Try it → What you return should match every record exactly, with the images removed.

Dataset records →

== Segment start ==

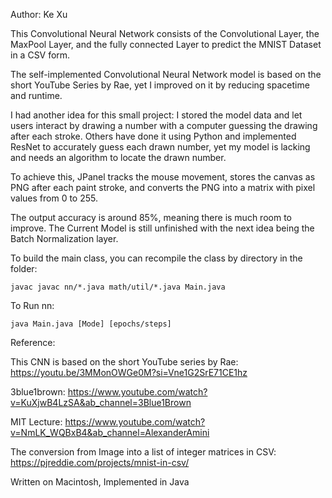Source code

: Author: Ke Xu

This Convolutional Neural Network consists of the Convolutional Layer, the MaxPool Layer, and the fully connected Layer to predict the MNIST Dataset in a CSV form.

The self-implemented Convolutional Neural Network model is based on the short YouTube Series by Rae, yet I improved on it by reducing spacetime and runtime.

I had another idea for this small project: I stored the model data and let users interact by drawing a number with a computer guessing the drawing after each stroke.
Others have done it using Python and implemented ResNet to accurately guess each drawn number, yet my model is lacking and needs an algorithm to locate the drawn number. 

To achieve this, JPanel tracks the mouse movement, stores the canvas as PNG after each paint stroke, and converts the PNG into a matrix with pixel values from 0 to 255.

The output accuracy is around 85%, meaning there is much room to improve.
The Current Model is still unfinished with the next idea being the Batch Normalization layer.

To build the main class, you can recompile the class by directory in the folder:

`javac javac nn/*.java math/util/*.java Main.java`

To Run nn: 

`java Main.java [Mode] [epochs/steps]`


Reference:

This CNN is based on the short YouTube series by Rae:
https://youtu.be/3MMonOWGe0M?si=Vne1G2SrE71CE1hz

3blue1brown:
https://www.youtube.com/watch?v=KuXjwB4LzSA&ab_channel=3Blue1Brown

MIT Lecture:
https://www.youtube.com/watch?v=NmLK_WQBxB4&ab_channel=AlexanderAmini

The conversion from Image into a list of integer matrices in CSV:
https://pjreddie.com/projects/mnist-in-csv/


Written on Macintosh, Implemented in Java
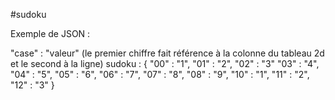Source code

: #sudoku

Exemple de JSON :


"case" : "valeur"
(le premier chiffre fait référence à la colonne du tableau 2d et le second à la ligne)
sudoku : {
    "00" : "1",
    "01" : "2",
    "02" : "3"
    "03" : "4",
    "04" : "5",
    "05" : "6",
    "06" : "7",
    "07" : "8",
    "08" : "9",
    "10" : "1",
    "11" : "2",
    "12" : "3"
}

== Segment end ==

Reply →
Source code

: Author: Ke Xu

This Convolutional Neural Network consists of the Convolutional Layer, the MaxPool Layer, and the fully connected Layer to predict the MNIST Dataset in a CSV form.

The self-implemented Convolutional Neural Network model is based on the short YouTube Series by Rae, yet I improved on it by reducing spacetime and runtime.

I had another idea for this small project: I stored the model data and let users interact by drawing a number with a computer guessing the drawing after each stroke.
Others have done it using Python and implemented ResNet to accurately guess each drawn number, yet my model is lacking and needs an algorithm to locate the drawn number. 

To achieve this, JPanel tracks the mouse movement, stores the canvas as PNG after each paint stroke, and converts the PNG into a matrix with pixel values from 0 to 255.

The output accuracy is around 85%, meaning there is much room to improve.
The Current Model is still unfinished with the next idea being the Batch Normalization layer.

To build the main class, you can recompile the class by directory in the folder:

`javac javac nn/*.java math/util/*.java Main.java`

To Run nn: 

`java Main.java [Mode] [epochs/steps]`


Reference:

This CNN is based on the short YouTube series by Rae:
https://youtu.be/3MMonOWGe0M?si=Vne1G2SrE71CE1hz

3blue1brown:
https://www.youtube.com/watch?v=KuXjwB4LzSA&ab_channel=3Blue1Brown

MIT Lecture:
https://www.youtube.com/watch?v=NmLK_WQBxB4&ab_channel=AlexanderAmini

The conversion from Image into a list of integer matrices in CSV:
https://pjreddie.com/projects/mnist-in-csv/


Written on Macintosh, Implemented in Java
Source code

: #sudoku

Exemple de JSON :


"case" : "valeur"
(le premier chiffre fait référence à la colonne du tableau 2d et le second à la ligne)
sudoku : {
    "00" : "1",
    "01" : "2",
    "02" : "3"
    "03" : "4",
    "04" : "5",
    "05" : "6",
    "06" : "7",
    "07" : "8",
    "08" : "9",
    "10" : "1",
    "11" : "2",
    "12" : "3"
}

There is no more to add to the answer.